▸ GIVEN TASK A:
Retype everything in the BPF scheduler reply from "We (Meta) experiment" down to "from service owners.", keeping every character the same.
▸ GIVEN TASK B:
Carry on the mailing-list reply about the BPF extensible scheduler class from the point where it stops.

----- EXCERPT PROVIDED

Re: [PATCHSET RFC] sched: Implement BPF extensible scheduler class

public inbox for linux-kernel@vger.kernel.org
 help / color / mirror / Atom feed

From: Tejun Heo <tj@kernel.org>
To: Peter Zijlstra <peterz@infradead.org>
Cc: Josh Don <joshdon@google.com>,
	torvalds@linux-foundation.org, mingo@redhat.com,
	juri.lelli@redhat.com, vincent.guittot@linaro.org,
	dietmar.eggemann@arm.com, rostedt@goodmis.org,
	bsegall@google.com, mgorman@suse.de, bristot@redhat.com,
	vschneid@redhat.com, ast@kernel.org, daniel@iogearbox.net,
	andrii@kernel.org, martin.lau@kernel.org, brho@google.com,
	pjt@google.com, derkling@google.com, haoluo@google.com,
	dvernet@meta.com, dschatzberg@meta.com, dskarlat@cs.cmu.edu,
	riel@surriel.com, linux-kernel@vger.kernel.org,
	bpf@vger.kernel.org, kernel-team@meta.com
Subject: Re: [PATCHSET RFC] sched: Implement BPF extensible scheduler class
Date: Wed, 14 Dec 2022 12:23:14 -1000	[thread overview]
Message-ID: <Y5pM0ralEr6coT25@slm.duckdns.org> (raw)
In-Reply-To: <Y5mPigH1bPatXNeB@hirez.programming.kicks-ass.net>

Hello,

On Wed, Dec 14, 2022 at 09:55:38AM +0100, Peter Zijlstra wrote:
> On Tue, Dec 13, 2022 at 06:11:38PM -0800, Josh Don wrote:
> > Improving scheduling performance requires rapid iteration to explore
> > new policies and tune parameters, especially as hardware becomes more
> > heterogeneous, and applications become more complex. Waiting months
> > between evaluating scheduler policy changes is simply not scalable,
> > but this is the reality with large fleets that require time for
> > testing, qualification, and progressive rollout. The security angle
> > should be clear from how involved it was to integrate core scheduling,
> > for example.
> 
> Surely you can evaluate stuff on a small subset of machines -- I'm
> fairly sure I've had google and facebook people tell me they do just
> that, roll out the test kernel on tens to hundreds of thousand of
> machines instead of the stupid number and see how it behaves there.
>
> Statistics has something here I think, you can get a reliable
> representation of stuff without having to sample *everyone*.

Google guys probably have a lot to say here too and there may be many
commonalties, but here's how things are on our end.

We (Meta) experiment and debug at multiple levels. For example, when
qualifying a new kernel or feature, a common pattern we follow is
two-phased. The first phase is testing it on several well-known and widely
used workloads in a controlled experiment environment with fewer number of
machines, usually some dozens but can go one or two orders of magnitude
higher. Once that looks okay, the second phase is to gradually deploy while
monitoring system-level behaviors (crashes, utilization, latency and
pressure metrics and so on) and feedbacks from service owners.

----------
----- STORED ROWS

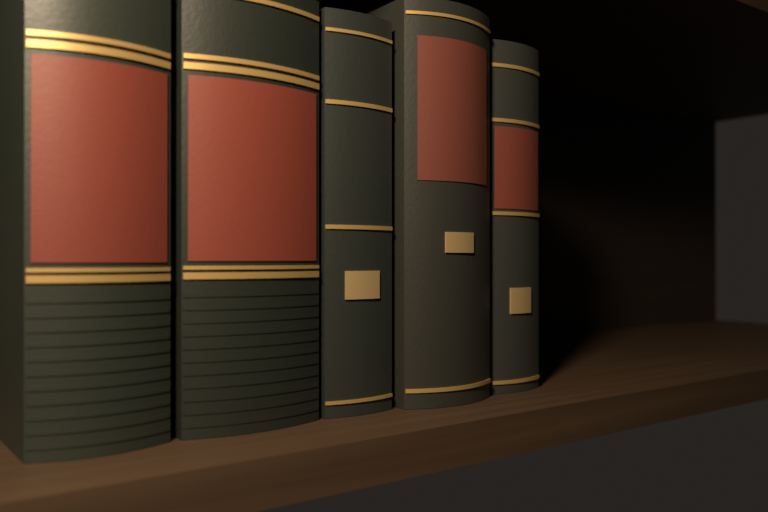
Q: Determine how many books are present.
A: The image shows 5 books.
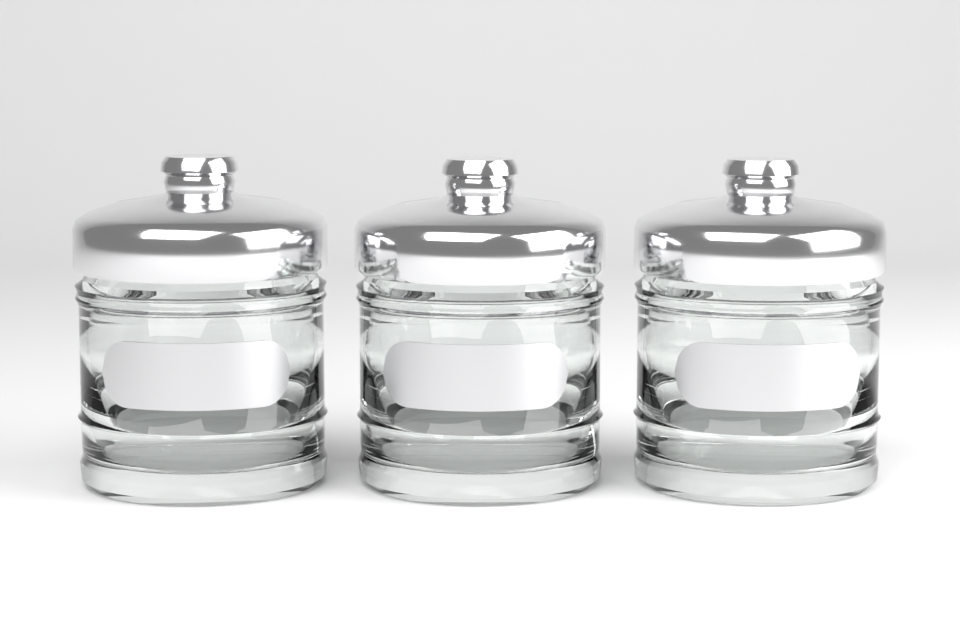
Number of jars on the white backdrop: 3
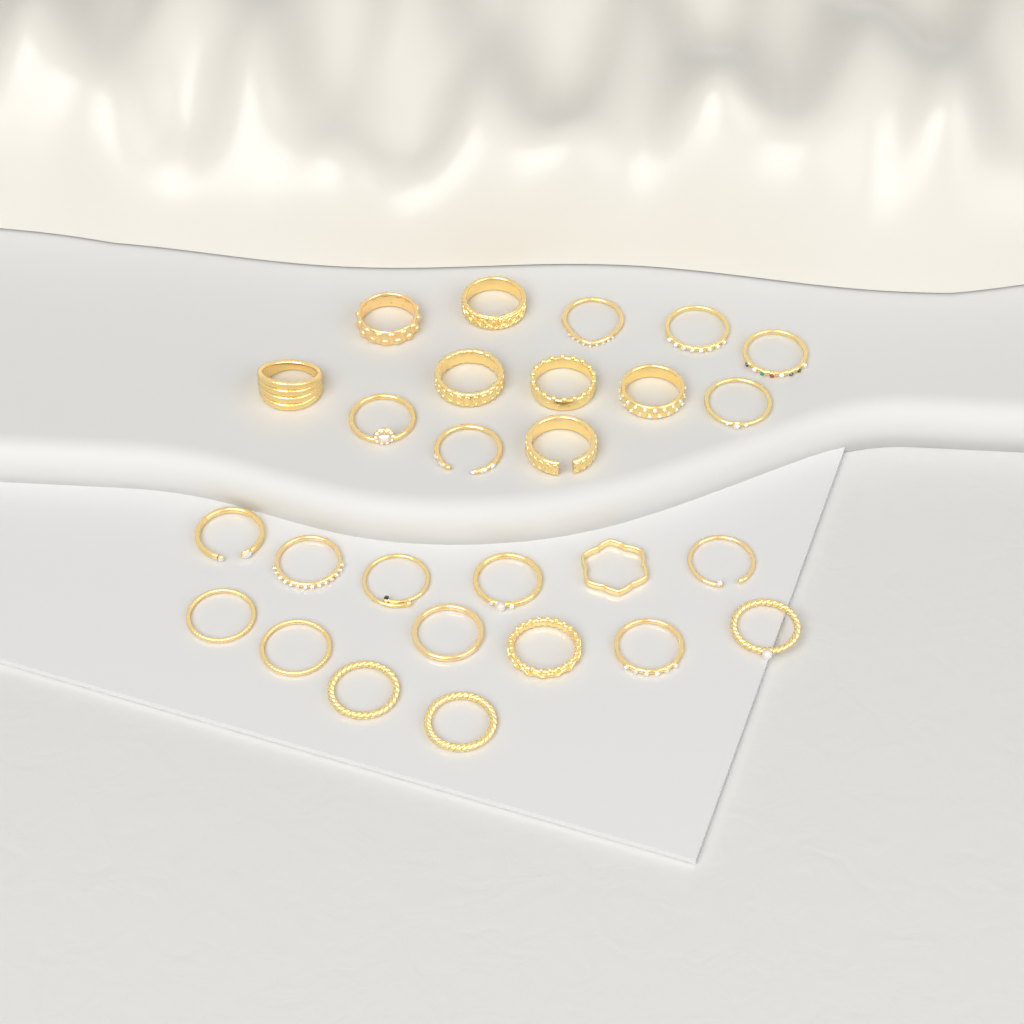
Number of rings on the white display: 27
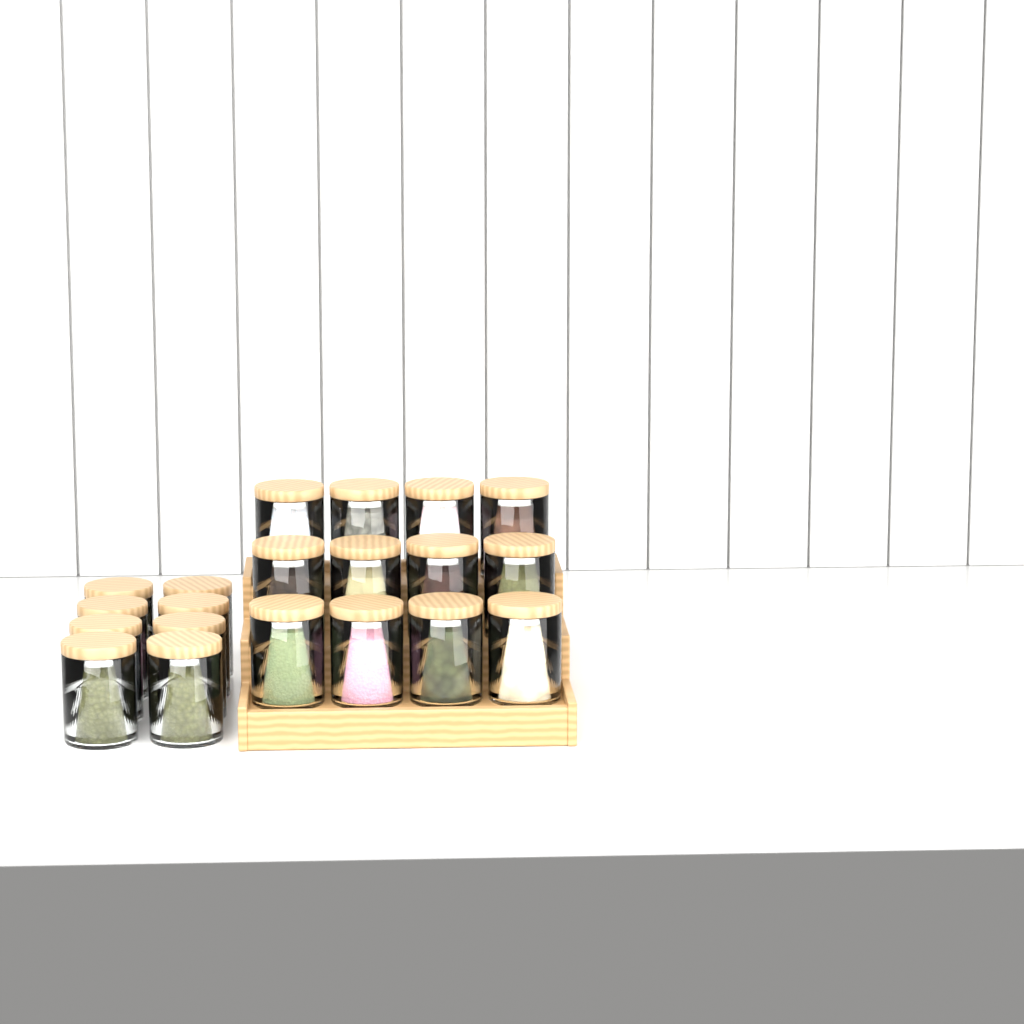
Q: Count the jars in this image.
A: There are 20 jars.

----------

▸ WRITTEN ANSWER A:
We (Meta) experiment and debug at multiple levels. For example, when
qualifying a new kernel or feature, a common pattern we follow is
two-phased. The first phase is testing it on several well-known and widely
used workloads in a controlled experiment environment with fewer number of
machines, usually some dozens but can go one or two orders of magnitude
higher. Once that looks okay, the second phase is to gradually deploy while
monitoring system-level behaviors (crashes, utilization, latency and
pressure metrics and so on) and feedbacks from service owners.

▸ WRITTEN ANSWER B:
We run tens of thousands of different workloads in the fleet and we try hard
to do as much as possible in the first phase but many of the difficult and
subtle problems are only detectable in the second phase. When we detect such
problems in the second phase, we triage the problem and pull back deployment
if necessary and then restart after fixing.

As the overused saying goes, quantity has a quality of its own. The
workloads become largely opaque because there are so many of them doing so
many different things for anyone from system side to examine each of them.
In many cases, the best and sometimes only visibility we get is statistical
- comparing two chunks of the fleet which are large enough for the
statistical signals to overcome the noise. That threshold can be pretty
high. Multiple hundreds of thousands of machines being used for a test set
isn't all that uncommon.

One complicating factor for the second phase is that we're deploying on
production fleet running live production workloads. Besides the obvious fact
that users become mightily unhappy when machines crash, there are
complicating matters like limits on how many and which machines can be
rebooted at any given time due to interactions with capacity and maintenance
which severely restricts how fast kernels can be iterated. A full sweep
through the fleet can easily take months.

Between a large number of opaque workloads and production constraints which
limit the type and speed of kernel iterations, our ability to experiment
with scheduling by modifying the kernel directly is severely limited. We can
do small things but trying out big ideas can become logistically
prohibitive.

Note that all these get even worse for public cloud operators. If we really
need to, we can at least find the service owner and talk with them. For
public cloud operators, the workloads are truly opaque.

There's yet another aspect which is caused by fleet dynamism. When we're
hunting down a scheduling misbehavior and want to test out specific ideas,
it can actually be pretty difficult to get back the same workload
composition after a reboot or crash. The fleet management layer will kick in
right away and the workloads get reallocated who-knows-where. This problem
is likely shared by smaller scale operations too. There are just a lot of
layers which are difficult to fixate across reboots and crashes. Even in the
same workload, the load balancer or dispatcher might behave very differently
for the machine after a reboot.

> I was given to believe this was a fairly rapid process.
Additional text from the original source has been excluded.